[Dataset items]
━━━━━━━━
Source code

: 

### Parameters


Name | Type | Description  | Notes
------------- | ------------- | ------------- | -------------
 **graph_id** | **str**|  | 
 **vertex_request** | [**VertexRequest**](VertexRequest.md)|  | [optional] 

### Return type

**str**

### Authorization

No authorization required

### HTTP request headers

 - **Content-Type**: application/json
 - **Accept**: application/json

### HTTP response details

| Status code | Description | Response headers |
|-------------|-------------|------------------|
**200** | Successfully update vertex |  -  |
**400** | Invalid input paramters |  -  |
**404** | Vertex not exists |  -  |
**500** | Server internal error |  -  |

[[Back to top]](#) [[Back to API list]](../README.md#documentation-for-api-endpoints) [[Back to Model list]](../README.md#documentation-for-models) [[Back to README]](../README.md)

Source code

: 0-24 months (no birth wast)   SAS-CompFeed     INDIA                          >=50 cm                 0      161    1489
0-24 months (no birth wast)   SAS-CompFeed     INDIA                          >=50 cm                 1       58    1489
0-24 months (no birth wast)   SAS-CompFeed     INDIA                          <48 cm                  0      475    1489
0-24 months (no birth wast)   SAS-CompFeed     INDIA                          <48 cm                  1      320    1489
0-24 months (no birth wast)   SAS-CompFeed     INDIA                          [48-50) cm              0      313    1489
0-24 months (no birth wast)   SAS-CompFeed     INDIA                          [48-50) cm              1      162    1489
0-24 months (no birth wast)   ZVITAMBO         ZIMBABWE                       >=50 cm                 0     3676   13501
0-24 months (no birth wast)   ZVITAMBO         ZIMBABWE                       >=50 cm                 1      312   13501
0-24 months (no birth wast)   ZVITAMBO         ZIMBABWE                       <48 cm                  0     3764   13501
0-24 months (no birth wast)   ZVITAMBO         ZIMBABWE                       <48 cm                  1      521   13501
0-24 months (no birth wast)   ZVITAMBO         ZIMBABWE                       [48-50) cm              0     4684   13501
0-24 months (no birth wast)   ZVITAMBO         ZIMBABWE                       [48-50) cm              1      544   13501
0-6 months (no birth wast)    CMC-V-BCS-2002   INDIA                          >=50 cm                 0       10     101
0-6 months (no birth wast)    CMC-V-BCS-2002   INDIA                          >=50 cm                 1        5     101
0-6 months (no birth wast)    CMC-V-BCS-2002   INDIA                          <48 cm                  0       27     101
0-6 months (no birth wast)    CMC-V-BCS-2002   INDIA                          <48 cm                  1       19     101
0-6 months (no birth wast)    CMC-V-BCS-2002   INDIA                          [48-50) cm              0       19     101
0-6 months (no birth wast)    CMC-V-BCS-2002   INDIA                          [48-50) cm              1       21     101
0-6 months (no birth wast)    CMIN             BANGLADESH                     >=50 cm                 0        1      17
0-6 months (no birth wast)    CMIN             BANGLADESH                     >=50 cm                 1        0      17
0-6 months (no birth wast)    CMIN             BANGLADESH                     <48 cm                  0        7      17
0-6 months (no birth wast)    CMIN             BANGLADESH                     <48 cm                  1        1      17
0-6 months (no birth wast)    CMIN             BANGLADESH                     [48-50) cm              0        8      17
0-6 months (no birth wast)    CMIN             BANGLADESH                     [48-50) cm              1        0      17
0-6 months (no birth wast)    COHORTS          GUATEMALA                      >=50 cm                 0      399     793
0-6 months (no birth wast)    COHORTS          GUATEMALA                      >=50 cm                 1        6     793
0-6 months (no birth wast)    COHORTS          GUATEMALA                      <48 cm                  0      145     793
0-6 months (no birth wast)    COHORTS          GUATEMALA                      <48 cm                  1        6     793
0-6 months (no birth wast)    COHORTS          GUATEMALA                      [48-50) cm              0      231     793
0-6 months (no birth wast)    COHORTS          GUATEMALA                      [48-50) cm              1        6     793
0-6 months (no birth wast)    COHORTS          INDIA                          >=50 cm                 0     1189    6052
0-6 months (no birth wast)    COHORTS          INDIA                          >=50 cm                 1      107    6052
━━━━━━━━
-- Task description --
Reproduce the part of the records that begins with the line containing "### HTTP request headers" and ends with the line containing "### HTTP response details", including both of those lines.

-- Response to this task --
### HTTP request headers

 - **Content-Type**: application/json
 - **Accept**: application/json

### HTTP response details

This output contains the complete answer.